Given exercise:
Use the eqiad LVS incident report below to answer these questions.
(a) For about how many minutes did users reaching Wikimedia sites through the eqiad LVS receive an error?
(b) At what time in UTC was DNS updated to depool eqiad?
(c) Which host did the icinga alert report as DOWN?

Source excerpt:
Incidents/2023-04-17 eqiad/LVS

From Wikitech

document status: draft

Summary

Incident metadata (see Incident Scorecard)
Incident ID LVS Start 2023-04-17 14:25:00
Task T334703 End 2023-04-17 14:36
People paged 2 Responder count 9
Coordinators Matthew Affected metrics/SLOs
Impact For approximately 11 minutes, users accessing Wikimedia sites and services through our eqiad LVS received an error.

During a scap deploy of MediaWiki, one of the LVS nodes in eqiad was taken down to be reimaged. This resulted in many servers in eqiad being depooled, and eqiad being unable to serve traffic. Eqiad was depooled for user-facing front edge traffic to reduce impact until servers could be repooled in eqiad and normal operations restored. All scap deployments were blocked while the incident was handled.

Timeline

All times in UTC.

  • 14:17 Scap backport begins SAL
  • 14:21 reimage of lvs1020 begins SAL
  • 14:25 Scap backport completes OK SAL
  • 14:25 <icinga-wm_> PROBLEM - Host lvs1019 is DOWN: PING CRITICAL - Packet loss =100% OUTAGE BEGINS
  • 14:30 Incident opened
  • 14:30 DNS updated to depool eqiad
  • 14:31 appserver, appserver_api, parsoid repooled in eqiad
  • 14:36 Most user traffic now diverted away from eqiad OUTAGE ENDS
  • 14:40 Global scap lock taken to prevent any further scap deploys until incident resolved and LVS maintenance complete
  • 14:52 Incident closed, cleanup ongoing
  • 15:18 confirmed that work on lvs1020 successfully completed
  • 15:18 eqiad repooled
  • 15:20 scap lock released

Graphs

HaProxy availability

haproxy graph of the incident, showing impact on availability

Traffic throughput

Traffic throughput (from Varnish) from the incident

Error codes (ATS)

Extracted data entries
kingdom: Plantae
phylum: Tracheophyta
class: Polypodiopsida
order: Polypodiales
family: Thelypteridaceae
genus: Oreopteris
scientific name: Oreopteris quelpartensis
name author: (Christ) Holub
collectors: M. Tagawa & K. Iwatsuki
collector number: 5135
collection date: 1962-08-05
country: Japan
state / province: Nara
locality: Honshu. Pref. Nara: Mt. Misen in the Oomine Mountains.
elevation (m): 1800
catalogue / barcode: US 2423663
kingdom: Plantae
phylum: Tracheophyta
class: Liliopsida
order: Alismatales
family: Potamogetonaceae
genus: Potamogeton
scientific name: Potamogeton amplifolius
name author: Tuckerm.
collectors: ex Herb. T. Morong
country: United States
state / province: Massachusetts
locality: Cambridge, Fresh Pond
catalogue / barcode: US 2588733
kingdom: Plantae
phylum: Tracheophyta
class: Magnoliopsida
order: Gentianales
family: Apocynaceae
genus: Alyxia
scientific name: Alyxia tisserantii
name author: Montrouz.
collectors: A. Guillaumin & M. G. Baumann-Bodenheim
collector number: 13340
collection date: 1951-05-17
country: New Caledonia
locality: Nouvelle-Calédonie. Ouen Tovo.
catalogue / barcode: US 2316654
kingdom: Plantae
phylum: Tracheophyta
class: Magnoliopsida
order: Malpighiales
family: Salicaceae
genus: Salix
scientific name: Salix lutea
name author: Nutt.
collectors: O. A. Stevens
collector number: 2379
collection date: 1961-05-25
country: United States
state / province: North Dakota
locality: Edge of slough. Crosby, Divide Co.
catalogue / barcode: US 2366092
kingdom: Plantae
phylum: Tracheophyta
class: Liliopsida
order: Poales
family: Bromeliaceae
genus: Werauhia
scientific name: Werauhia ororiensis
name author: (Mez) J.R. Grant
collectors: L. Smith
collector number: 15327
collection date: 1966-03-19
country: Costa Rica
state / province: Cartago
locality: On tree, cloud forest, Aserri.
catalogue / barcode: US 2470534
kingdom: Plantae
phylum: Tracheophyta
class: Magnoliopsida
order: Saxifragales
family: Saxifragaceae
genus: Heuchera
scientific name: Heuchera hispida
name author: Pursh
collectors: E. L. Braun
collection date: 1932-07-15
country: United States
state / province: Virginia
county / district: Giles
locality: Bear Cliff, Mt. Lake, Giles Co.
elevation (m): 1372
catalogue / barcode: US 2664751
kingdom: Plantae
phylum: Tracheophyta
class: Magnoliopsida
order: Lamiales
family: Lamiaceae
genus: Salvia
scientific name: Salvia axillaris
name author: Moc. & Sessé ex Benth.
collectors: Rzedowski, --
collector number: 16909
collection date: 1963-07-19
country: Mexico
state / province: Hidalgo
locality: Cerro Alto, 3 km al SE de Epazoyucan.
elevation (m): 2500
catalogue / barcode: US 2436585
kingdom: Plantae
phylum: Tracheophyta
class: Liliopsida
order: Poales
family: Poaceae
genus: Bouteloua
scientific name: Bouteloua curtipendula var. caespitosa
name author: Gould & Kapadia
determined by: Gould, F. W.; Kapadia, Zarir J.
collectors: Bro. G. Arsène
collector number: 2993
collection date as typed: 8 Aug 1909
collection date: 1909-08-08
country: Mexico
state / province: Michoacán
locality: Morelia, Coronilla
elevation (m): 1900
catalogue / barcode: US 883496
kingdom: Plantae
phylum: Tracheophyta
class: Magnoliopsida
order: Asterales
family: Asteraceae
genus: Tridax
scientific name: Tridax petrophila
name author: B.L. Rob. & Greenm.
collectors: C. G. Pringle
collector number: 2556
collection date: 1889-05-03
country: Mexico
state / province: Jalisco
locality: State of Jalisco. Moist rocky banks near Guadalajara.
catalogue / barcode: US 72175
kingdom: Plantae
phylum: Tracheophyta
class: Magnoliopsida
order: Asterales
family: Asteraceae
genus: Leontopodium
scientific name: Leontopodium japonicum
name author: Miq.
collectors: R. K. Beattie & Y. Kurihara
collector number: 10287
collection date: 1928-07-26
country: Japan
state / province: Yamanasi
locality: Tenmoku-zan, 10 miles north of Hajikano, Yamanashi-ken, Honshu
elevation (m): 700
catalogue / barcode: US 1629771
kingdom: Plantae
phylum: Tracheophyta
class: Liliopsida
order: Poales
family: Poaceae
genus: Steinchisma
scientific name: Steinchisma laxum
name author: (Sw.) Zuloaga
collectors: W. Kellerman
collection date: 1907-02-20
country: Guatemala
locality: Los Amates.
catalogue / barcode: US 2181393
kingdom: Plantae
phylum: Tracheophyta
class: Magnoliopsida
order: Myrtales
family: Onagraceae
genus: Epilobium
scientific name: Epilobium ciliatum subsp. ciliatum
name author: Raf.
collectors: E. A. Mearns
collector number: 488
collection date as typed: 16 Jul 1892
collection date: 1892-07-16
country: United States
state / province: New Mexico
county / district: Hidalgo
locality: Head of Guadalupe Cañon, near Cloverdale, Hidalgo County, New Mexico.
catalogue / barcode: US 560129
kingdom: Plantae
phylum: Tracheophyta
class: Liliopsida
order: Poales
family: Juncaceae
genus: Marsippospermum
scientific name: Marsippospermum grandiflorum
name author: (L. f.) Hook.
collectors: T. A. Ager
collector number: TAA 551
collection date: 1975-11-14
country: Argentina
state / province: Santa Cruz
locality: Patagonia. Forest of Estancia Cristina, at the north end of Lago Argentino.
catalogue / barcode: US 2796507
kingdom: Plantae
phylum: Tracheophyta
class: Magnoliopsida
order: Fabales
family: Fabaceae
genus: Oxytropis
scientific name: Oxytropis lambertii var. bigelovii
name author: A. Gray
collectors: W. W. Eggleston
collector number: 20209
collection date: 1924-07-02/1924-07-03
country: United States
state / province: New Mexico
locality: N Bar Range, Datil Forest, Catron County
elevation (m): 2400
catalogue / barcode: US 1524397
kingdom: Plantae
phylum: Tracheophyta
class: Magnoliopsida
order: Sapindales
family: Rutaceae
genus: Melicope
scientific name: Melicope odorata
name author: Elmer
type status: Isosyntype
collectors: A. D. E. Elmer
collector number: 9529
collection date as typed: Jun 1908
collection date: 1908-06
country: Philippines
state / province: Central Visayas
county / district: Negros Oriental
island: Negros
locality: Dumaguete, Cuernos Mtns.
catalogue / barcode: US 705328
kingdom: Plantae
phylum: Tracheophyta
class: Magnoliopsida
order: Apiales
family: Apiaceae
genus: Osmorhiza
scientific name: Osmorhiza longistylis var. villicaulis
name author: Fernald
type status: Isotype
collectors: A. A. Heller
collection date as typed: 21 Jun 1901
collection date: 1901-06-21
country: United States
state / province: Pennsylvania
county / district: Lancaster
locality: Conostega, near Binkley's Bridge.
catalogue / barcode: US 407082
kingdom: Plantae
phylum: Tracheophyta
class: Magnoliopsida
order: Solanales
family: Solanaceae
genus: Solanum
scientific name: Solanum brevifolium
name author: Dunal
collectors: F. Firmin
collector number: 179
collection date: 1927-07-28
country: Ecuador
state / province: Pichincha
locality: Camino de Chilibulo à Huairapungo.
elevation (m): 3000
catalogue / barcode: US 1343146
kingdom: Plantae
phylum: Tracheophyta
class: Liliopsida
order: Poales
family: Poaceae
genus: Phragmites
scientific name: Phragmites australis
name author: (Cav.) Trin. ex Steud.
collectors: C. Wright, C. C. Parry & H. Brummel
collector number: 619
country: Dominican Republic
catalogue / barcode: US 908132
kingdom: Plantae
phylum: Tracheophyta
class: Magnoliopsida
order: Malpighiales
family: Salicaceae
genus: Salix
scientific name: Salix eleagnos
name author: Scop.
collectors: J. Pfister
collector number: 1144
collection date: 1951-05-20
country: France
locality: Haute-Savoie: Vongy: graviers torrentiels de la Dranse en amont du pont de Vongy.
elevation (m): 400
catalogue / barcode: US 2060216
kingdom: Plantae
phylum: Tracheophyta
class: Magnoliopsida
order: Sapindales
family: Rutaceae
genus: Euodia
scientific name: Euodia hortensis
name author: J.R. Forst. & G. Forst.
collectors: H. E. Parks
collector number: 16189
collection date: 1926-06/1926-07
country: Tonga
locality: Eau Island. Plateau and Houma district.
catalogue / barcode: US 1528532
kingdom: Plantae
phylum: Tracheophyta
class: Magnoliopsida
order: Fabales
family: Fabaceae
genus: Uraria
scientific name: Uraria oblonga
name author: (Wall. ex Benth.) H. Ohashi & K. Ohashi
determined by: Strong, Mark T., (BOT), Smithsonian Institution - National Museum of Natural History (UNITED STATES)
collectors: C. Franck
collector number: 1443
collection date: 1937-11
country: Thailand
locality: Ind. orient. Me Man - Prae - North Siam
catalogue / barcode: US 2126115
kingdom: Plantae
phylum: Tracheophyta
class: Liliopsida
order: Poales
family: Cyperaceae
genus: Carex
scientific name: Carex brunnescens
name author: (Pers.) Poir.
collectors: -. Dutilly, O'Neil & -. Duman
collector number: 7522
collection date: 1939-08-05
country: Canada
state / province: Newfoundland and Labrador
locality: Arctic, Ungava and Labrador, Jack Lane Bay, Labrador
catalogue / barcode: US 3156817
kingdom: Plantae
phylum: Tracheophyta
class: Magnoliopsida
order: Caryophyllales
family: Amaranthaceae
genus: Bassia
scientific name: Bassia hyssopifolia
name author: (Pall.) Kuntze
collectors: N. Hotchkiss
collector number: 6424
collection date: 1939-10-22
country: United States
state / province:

Exercise answer:
(a) About 11 minutes.
(b) 14:30.
(c) lvs1019.